## WHAT THE EXERCISE ASKS
Every line of the listing below should come back exactly as written, with no images.
** Opening MATERIAL FOR THIS TASK block **
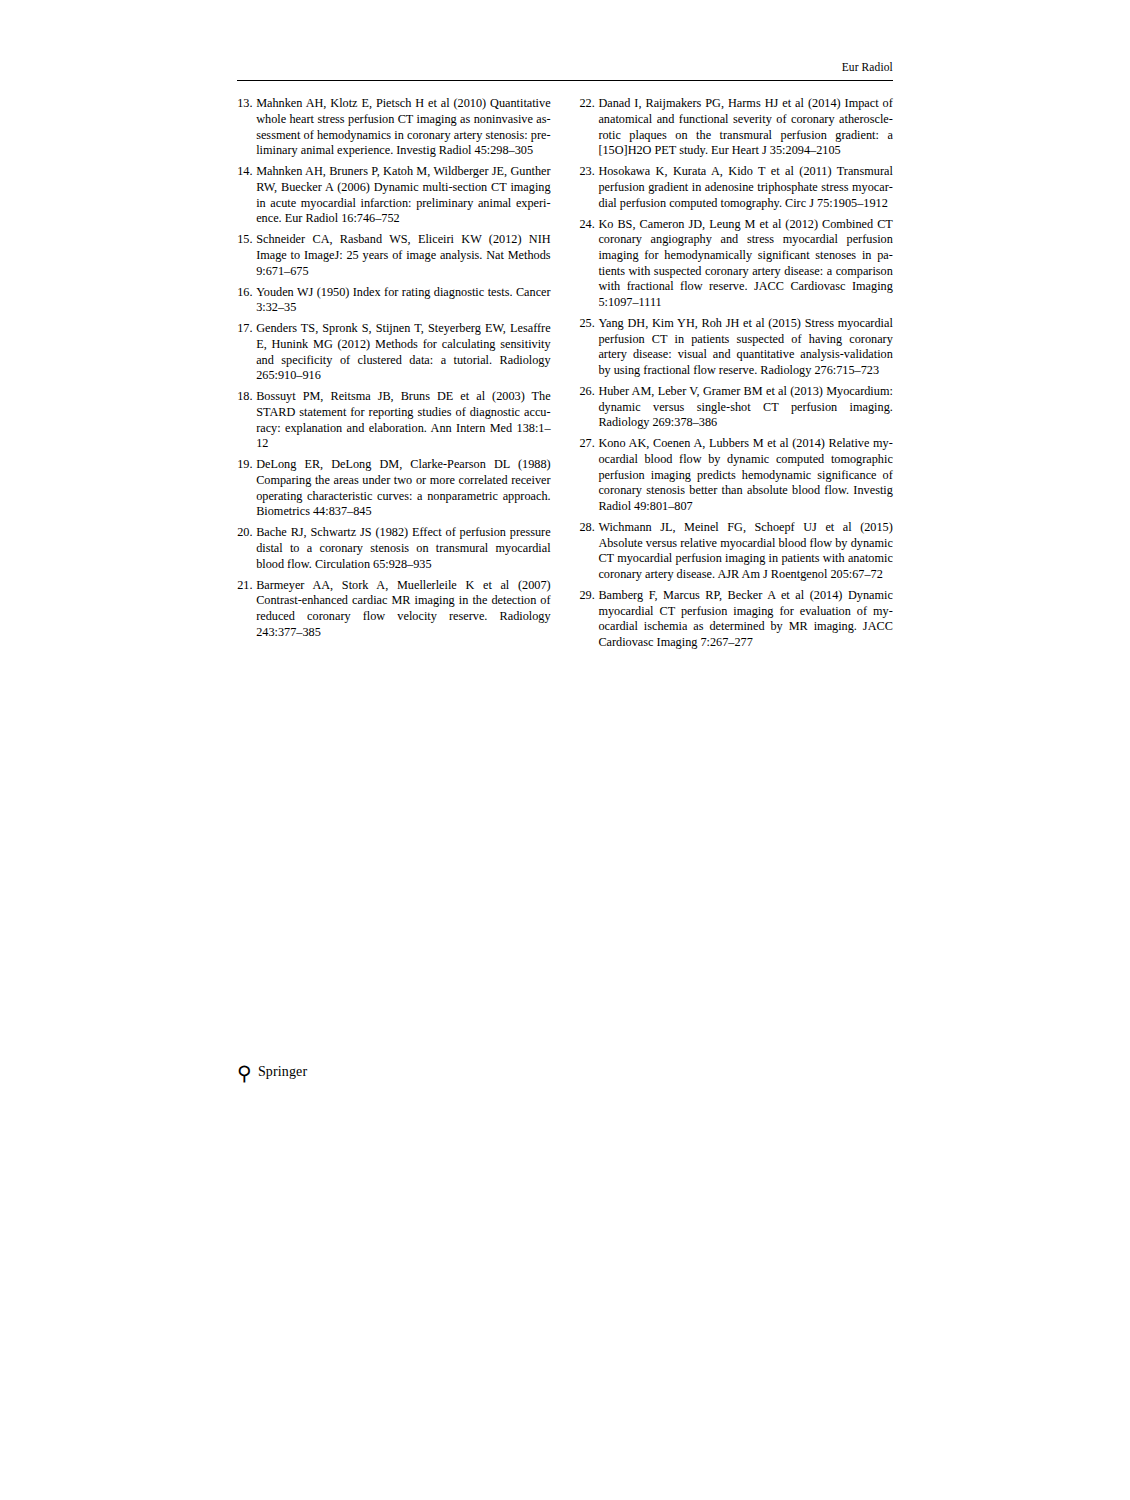Eur Radiol
13. Mahnken AH, Klotz E, Pietsch H et al (2010) Quantitative whole heart stress perfusion CT imaging as noninvasive assessment of hemodynamics in coronary artery stenosis: preliminary animal experience. Investig Radiol 45:298–305
14. Mahnken AH, Bruners P, Katoh M, Wildberger JE, Gunther RW, Buecker A (2006) Dynamic multi-section CT imaging in acute myocardial infarction: preliminary animal experience. Eur Radiol 16:746–752
15. Schneider CA, Rasband WS, Eliceiri KW (2012) NIH Image to ImageJ: 25 years of image analysis. Nat Methods 9:671–675
16. Youden WJ (1950) Index for rating diagnostic tests. Cancer 3:32–35
17. Genders TS, Spronk S, Stijnen T, Steyerberg EW, Lesaffre E, Hunink MG (2012) Methods for calculating sensitivity and specificity of clustered data: a tutorial. Radiology 265:910–916
18. Bossuyt PM, Reitsma JB, Bruns DE et al (2003) The STARD statement for reporting studies of diagnostic accuracy: explanation and elaboration. Ann Intern Med 138:1–12
19. DeLong ER, DeLong DM, Clarke-Pearson DL (1988) Comparing the areas under two or more correlated receiver operating characteristic curves: a nonparametric approach. Biometrics 44:837–845
20. Bache RJ, Schwartz JS (1982) Effect of perfusion pressure distal to a coronary stenosis on transmural myocardial blood flow. Circulation 65:928–935
21. Barmeyer AA, Stork A, Muellerleile K et al (2007) Contrast-enhanced cardiac MR imaging in the detection of reduced coronary flow velocity reserve. Radiology 243:377–385
22. Danad I, Raijmakers PG, Harms HJ et al (2014) Impact of anatomical and functional severity of coronary atherosclerotic plaques on the transmural perfusion gradient: a [15O]H2O PET study. Eur Heart J 35:2094–2105
23. Hosokawa K, Kurata A, Kido T et al (2011) Transmural perfusion gradient in adenosine triphosphate stress myocardial perfusion computed tomography. Circ J 75:1905–1912
24. Ko BS, Cameron JD, Leung M et al (2012) Combined CT coronary angiography and stress myocardial perfusion imaging for hemodynamically significant stenoses in patients with suspected coronary artery disease: a comparison with fractional flow reserve. JACC Cardiovasc Imaging 5:1097–1111
25. Yang DH, Kim YH, Roh JH et al (2015) Stress myocardial perfusion CT in patients suspected of having coronary artery disease: visual and quantitative analysis-validation by using fractional flow reserve. Radiology 276:715–723
26. Huber AM, Leber V, Gramer BM et al (2013) Myocardium: dynamic versus single-shot CT perfusion imaging. Radiology 269:378–386
27. Kono AK, Coenen A, Lubbers M et al (2014) Relative myocardial blood flow by dynamic computed tomographic perfusion imaging predicts hemodynamic significance of coronary stenosis better than absolute blood flow. Investig Radiol 49:801–807
28. Wichmann JL, Meinel FG, Schoepf UJ et al (2015) Absolute versus relative myocardial blood flow by dynamic CT myocardial perfusion imaging in patients with anatomic coronary artery disease. AJR Am J Roentgenol 205:67–72
29. Bamberg F, Marcus RP, Becker A et al (2014) Dynamic myocardial CT perfusion imaging for evaluation of myocardial ischemia as determined by MR imaging. JACC Cardiovasc Imaging 7:267–277
⚲ Springer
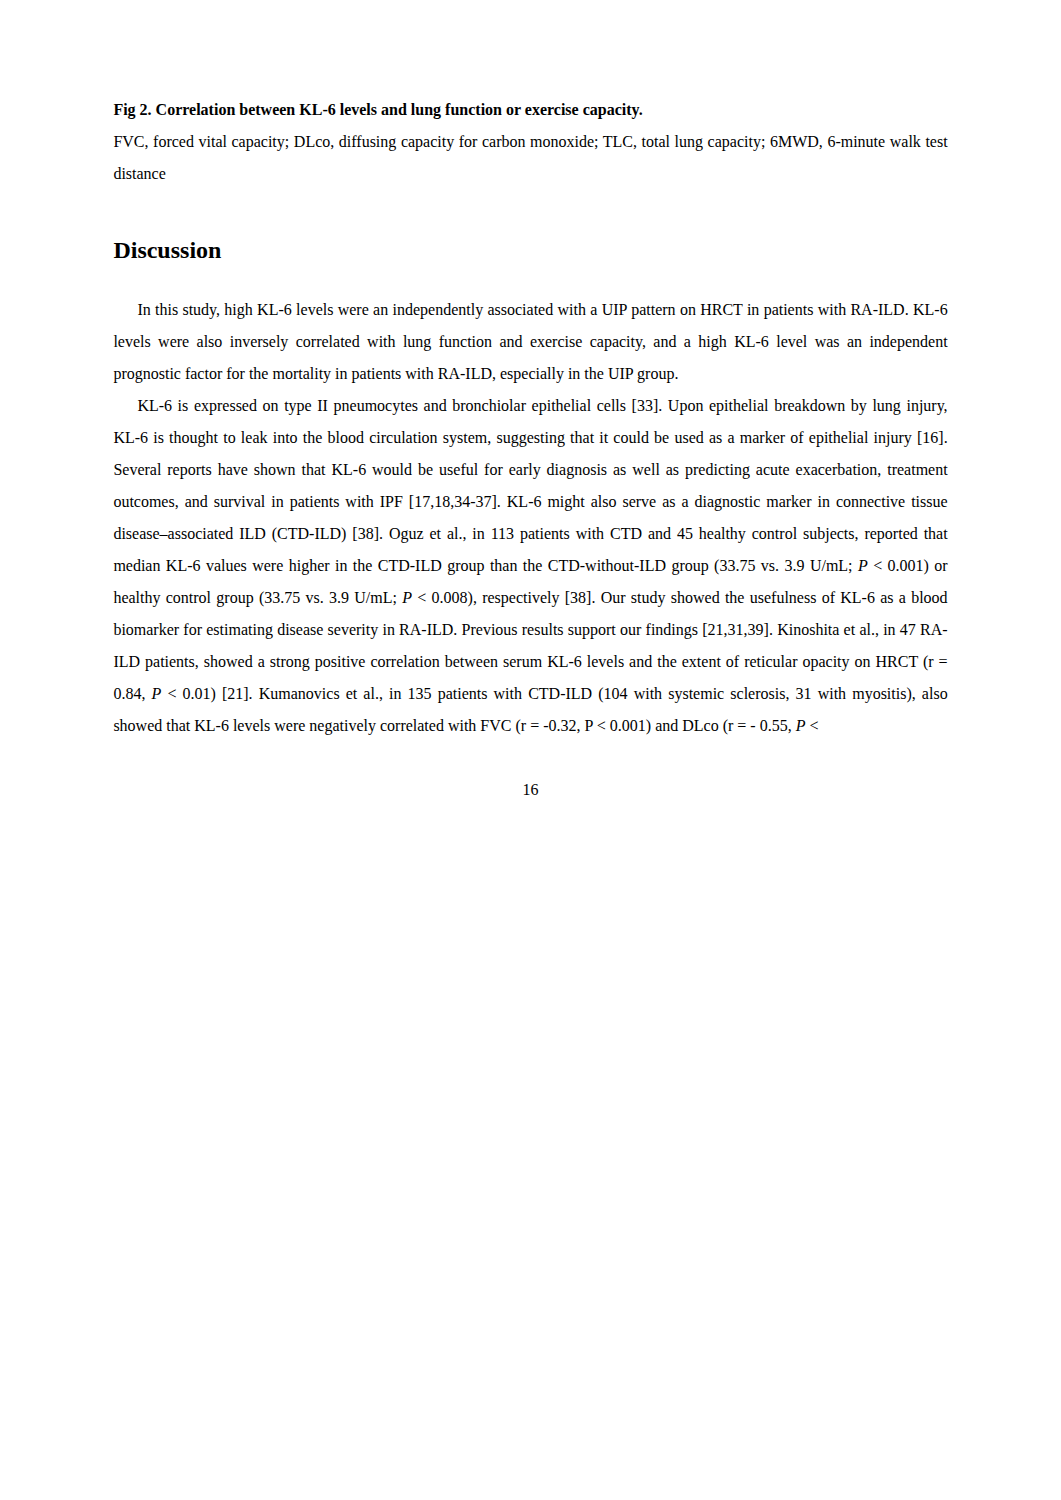Fig 2. Correlation between KL-6 levels and lung function or exercise capacity.
FVC, forced vital capacity; DLco, diffusing capacity for carbon monoxide; TLC, total lung capacity; 6MWD, 6-minute walk test distance
Discussion
In this study, high KL-6 levels were an independently associated with a UIP pattern on HRCT in patients with RA-ILD. KL-6 levels were also inversely correlated with lung function and exercise capacity, and a high KL-6 level was an independent prognostic factor for the mortality in patients with RA-ILD, especially in the UIP group.
KL-6 is expressed on type II pneumocytes and bronchiolar epithelial cells [33]. Upon epithelial breakdown by lung injury, KL-6 is thought to leak into the blood circulation system, suggesting that it could be used as a marker of epithelial injury [16]. Several reports have shown that KL-6 would be useful for early diagnosis as well as predicting acute exacerbation, treatment outcomes, and survival in patients with IPF [17,18,34-37]. KL-6 might also serve as a diagnostic marker in connective tissue disease–associated ILD (CTD-ILD) [38]. Oguz et al., in 113 patients with CTD and 45 healthy control subjects, reported that median KL-6 values were higher in the CTD-ILD group than the CTD-without-ILD group (33.75 vs. 3.9 U/mL; P < 0.001) or healthy control group (33.75 vs. 3.9 U/mL; P < 0.008), respectively [38]. Our study showed the usefulness of KL-6 as a blood biomarker for estimating disease severity in RA-ILD. Previous results support our findings [21,31,39]. Kinoshita et al., in 47 RA-ILD patients, showed a strong positive correlation between serum KL-6 levels and the extent of reticular opacity on HRCT (r = 0.84, P < 0.01) [21]. Kumanovics et al., in 135 patients with CTD-ILD (104 with systemic sclerosis, 31 with myositis), also showed that KL-6 levels were negatively correlated with FVC (r = -0.32, P < 0.001) and DLco (r = - 0.55, P <
16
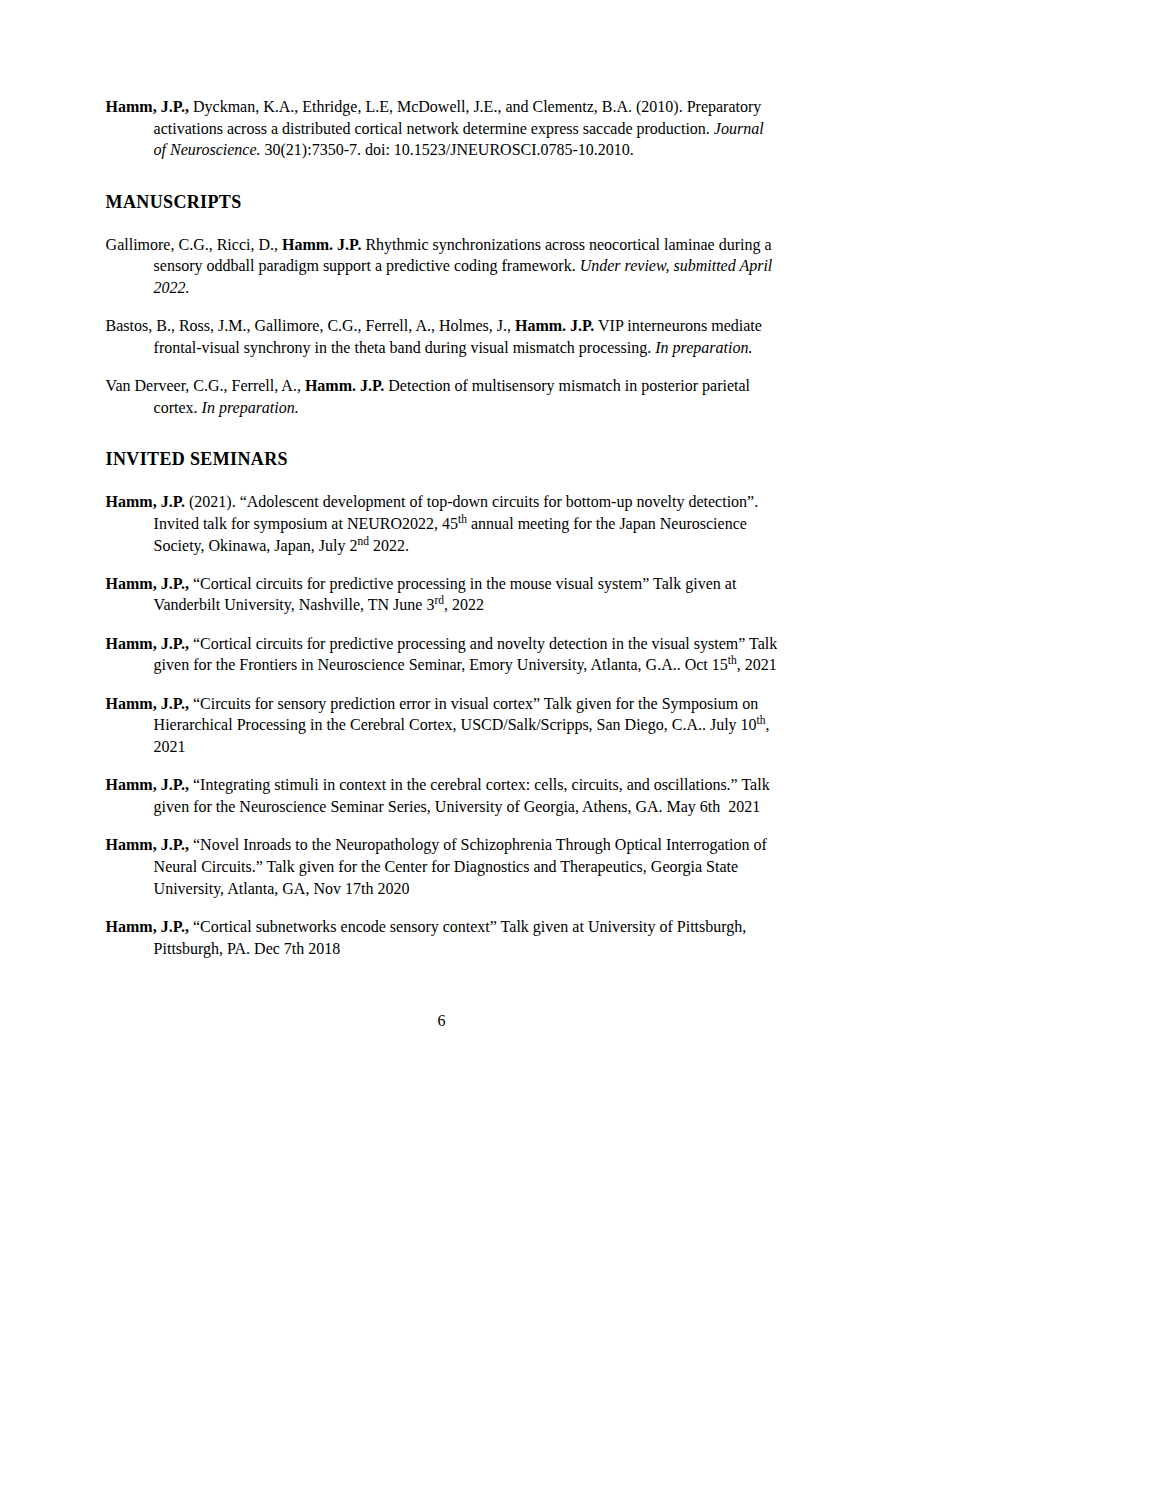Hamm, J.P., Dyckman, K.A., Ethridge, L.E, McDowell, J.E., and Clementz, B.A. (2010). Preparatory activations across a distributed cortical network determine express saccade production. Journal of Neuroscience. 30(21):7350-7. doi: 10.1523/JNEUROSCI.0785-10.2010.
MANUSCRIPTS
Gallimore, C.G., Ricci, D., Hamm. J.P. Rhythmic synchronizations across neocortical laminae during a sensory oddball paradigm support a predictive coding framework. Under review, submitted April 2022.
Bastos, B., Ross, J.M., Gallimore, C.G., Ferrell, A., Holmes, J., Hamm. J.P. VIP interneurons mediate frontal-visual synchrony in the theta band during visual mismatch processing. In preparation.
Van Derveer, C.G., Ferrell, A., Hamm. J.P. Detection of multisensory mismatch in posterior parietal cortex. In preparation.
INVITED SEMINARS
Hamm, J.P. (2021). “Adolescent development of top-down circuits for bottom-up novelty detection”. Invited talk for symposium at NEURO2022, 45th annual meeting for the Japan Neuroscience Society, Okinawa, Japan, July 2nd 2022.
Hamm, J.P., “Cortical circuits for predictive processing in the mouse visual system” Talk given at Vanderbilt University, Nashville, TN June 3rd, 2022
Hamm, J.P., “Cortical circuits for predictive processing and novelty detection in the visual system” Talk given for the Frontiers in Neuroscience Seminar, Emory University, Atlanta, G.A.. Oct 15th, 2021
Hamm, J.P., “Circuits for sensory prediction error in visual cortex” Talk given for the Symposium on Hierarchical Processing in the Cerebral Cortex, USCD/Salk/Scripps, San Diego, C.A.. July 10th, 2021
Hamm, J.P., “Integrating stimuli in context in the cerebral cortex: cells, circuits, and oscillations.” Talk given for the Neuroscience Seminar Series, University of Georgia, Athens, GA. May 6th 2021
Hamm, J.P., “Novel Inroads to the Neuropathology of Schizophrenia Through Optical Interrogation of Neural Circuits.” Talk given for the Center for Diagnostics and Therapeutics, Georgia State University, Atlanta, GA, Nov 17th 2020
Hamm, J.P., “Cortical subnetworks encode sensory context” Talk given at University of Pittsburgh, Pittsburgh, PA. Dec 7th 2018
6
** Closing MATERIAL FOR THIS TASK block **
## RESULT
Eur Radiol
13. Mahnken AH, Klotz E, Pietsch H et al (2010) Quantitative whole heart stress perfusion CT imaging as noninvasive assessment of hemodynamics in coronary artery stenosis: preliminary animal experience. Investig Radiol 45:298–305
14. Mahnken AH, Bruners P, Katoh M, Wildberger JE, Gunther RW, Buecker A (2006) Dynamic multi-section CT imaging in acute myocardial infarction: preliminary animal experience. Eur Radiol 16:746–752
15. Schneider CA, Rasband WS, Eliceiri KW (2012) NIH Image to ImageJ: 25 years of image analysis. Nat Methods 9:671–675
16. Youden WJ (1950) Index for rating diagnostic tests. Cancer 3:32–35
17. Genders TS, Spronk S, Stijnen T, Steyerberg EW, Lesaffre E, Hunink MG (2012) Methods for calculating sensitivity and specificity of clustered data: a tutorial. Radiology 265:910–916
18. Bossuyt PM, Reitsma JB, Bruns DE et al (2003) The STARD statement for reporting studies of diagnostic accuracy: explanation and elaboration. Ann Intern Med 138:1–12
19. DeLong ER, DeLong DM, Clarke-Pearson DL (1988) Comparing the areas under two or more correlated receiver operating characteristic curves: a nonparametric approach. Biometrics 44:837–845
20. Bache RJ, Schwartz JS (1982) Effect of perfusion pressure distal to a coronary stenosis on transmural myocardial blood flow. Circulation 65:928–935
21. Barmeyer AA, Stork A, Muellerleile K et al (2007) Contrast-enhanced cardiac MR imaging in the detection of reduced coronary flow velocity reserve. Radiology 243:377–385
22. Danad I, Raijmakers PG, Harms HJ et al (2014) Impact of anatomical and functional severity of coronary atherosclerotic plaques on the transmural perfusion gradient: a [15O]H2O PET study. Eur Heart J 35:2094–2105
23. Hosokawa K, Kurata A, Kido T et al (2011) Transmural perfusion gradient in adenosine triphosphate stress myocardial perfusion computed tomography. Circ J 75:1905–1912
24. Ko BS, Cameron JD, Leung M et al (2012) Combined CT coronary angiography and stress myocardial perfusion imaging for hemodynamically significant stenoses in patients with suspected coronary artery disease: a comparison with fractional flow reserve. JACC Cardiovasc Imaging 5:1097–1111
25. Yang DH, Kim YH, Roh JH et al (2015) Stress myocardial perfusion CT in patients suspected of having coronary artery disease: visual and quantitative analysis-validation by using fractional flow reserve. Radiology 276:715–723
26. Huber AM, Leber V, Gramer BM et al (2013) Myocardium: dynamic versus single-shot CT perfusion imaging. Radiology 269:378–386
27. Kono AK, Coenen A, Lubbers M et al (2014) Relative myocardial blood flow by dynamic computed tomographic perfusion imaging predicts hemodynamic significance of coronary stenosis better than absolute blood flow. Investig Radiol 49:801–807
28. Wichmann JL, Meinel FG, Schoepf UJ et al (2015) Absolute versus relative myocardial blood flow by dynamic CT myocardial perfusion imaging in patients with anatomic coronary artery disease. AJR Am J Roentgenol 205:67–72
29. Bamberg F, Marcus RP, Becker A et al (2014) Dynamic myocardial CT perfusion imaging for evaluation of myocardial ischemia as determined by MR imaging. JACC Cardiovasc Imaging 7:267–277
⚲ Springer
Fig 2. Correlation between KL-6 levels and lung function or exercise capacity.
FVC, forced vital capacity; DLco, diffusing capacity for carbon monoxide; TLC, total lung capacity; 6MWD, 6-minute walk test distance
Discussion
In this study, high KL-6 levels were an independently associated with a UIP pattern on HRCT in patients with RA-ILD. KL-6 levels were also inversely correlated with lung function and exercise capacity, and a high KL-6 level was an independent prognostic factor for the mortality in patients with RA-ILD, especially in the UIP group.
KL-6 is expressed on type II pneumocytes and bronchiolar epithelial cells [33]. Upon epithelial breakdown by lung injury, KL-6 is thought to leak into the blood circulation system, suggesting that it could be used as a marker of epithelial injury [16]. Several reports have shown that KL-6 would be useful for early diagnosis as well as predicting acute exacerbation, treatment outcomes, and survival in patients with IPF [17,18,34-37]. KL-6 might also serve as a diagnostic marker in connective tissue disease–associated ILD (CTD-ILD) [38]. Oguz et al., in 113 patients with CTD and 45 healthy control subjects, reported that median KL-6 values were higher in the CTD-ILD group than the CTD-without-ILD group (33.75 vs. 3.9 U/mL; P < 0.001) or healthy control group (33.75 vs. 3.9 U/mL; P < 0.008), respectively [38]. Our study showed the usefulness of KL-6 as a blood biomarker for estimating disease severity in RA-ILD. Previous results support our findings [21,31,39]. Kinoshita et al., in 47 RA-ILD patients, showed a strong positive correlation between serum KL-6 levels and the extent of reticular opacity on HRCT (r = 0.84, P < 0.01) [21]. Kumanovics et al., in 135 patients with CTD-ILD (104 with systemic sclerosis, 31 with myositis), also showed that KL-6 levels were negatively correlated with FVC (r = -0.32, P < 0.001) and DLco (r = - 0.55, P <
16
Hamm, J.P., Dyckman, K.A., Ethridge, L.E, McDowell, J.E., and Clementz, B.A. (2010). Preparatory activations across a distributed cortical network determine express saccade production. Journal of Neuroscience. 30(21):7350-7. doi: 10.1523/JNEUROSCI.0785-10.2010.
MANUSCRIPTS
Gallimore, C.G., Ricci, D., Hamm. J.P. Rhythmic synchronizations across neocortical laminae during a sensory oddball paradigm support a predictive coding framework. Under review, submitted April 2022.
Bastos, B., Ross, J.M., Gallimore, C.G., Ferrell, A., Holmes, J., Hamm. J.P. VIP interneurons mediate frontal-visual synchrony in the theta band during visual mismatch processing. In preparation.
Van Derveer, C.G., Ferrell, A., Hamm. J.P. Detection of multisensory mismatch in posterior parietal cortex. In preparation.
INVITED SEMINARS
Hamm, J.P. (2021). “Adolescent development of top-down circuits for bottom-up novelty detection”. Invited talk for symposium at NEURO2022, 45th annual meeting for the Japan Neuroscience Society, Okinawa, Japan, July 2nd 2022.
Hamm, J.P., “Cortical circuits for predictive processing in the mouse visual system” Talk given at Vanderbilt University, Nashville, TN June 3rd, 2022
Hamm, J.P., “Cortical circuits for predictive processing and novelty detection in the visual system” Talk given for the Frontiers in Neuroscience Seminar, Emory University, Atlanta, G.A.. Oct 15th, 2021
Hamm, J.P., “Circuits for sensory prediction error in visual cortex” Talk given for the Symposium on Hierarchical Processing in the Cerebral Cortex, USCD/Salk/Scripps, San Diego, C.A.. July 10th, 2021
Hamm, J.P., “Integrating stimuli in context in the cerebral cortex: cells, circuits, and oscillations.” Talk given for the Neuroscience Seminar Series, University of Georgia, Athens, GA. May 6th 2021
Hamm, J.P., “Novel Inroads to the Neuropathology of Schizophrenia Through Optical Interrogation of Neural Circuits.” Talk given for the Center for Diagnostics and Therapeutics, Georgia State University, Atlanta, GA, Nov 17th 2020
Hamm, J.P., “Cortical subnetworks encode sensory context” Talk given at University of Pittsburgh, Pittsburgh, PA. Dec 7th 2018
6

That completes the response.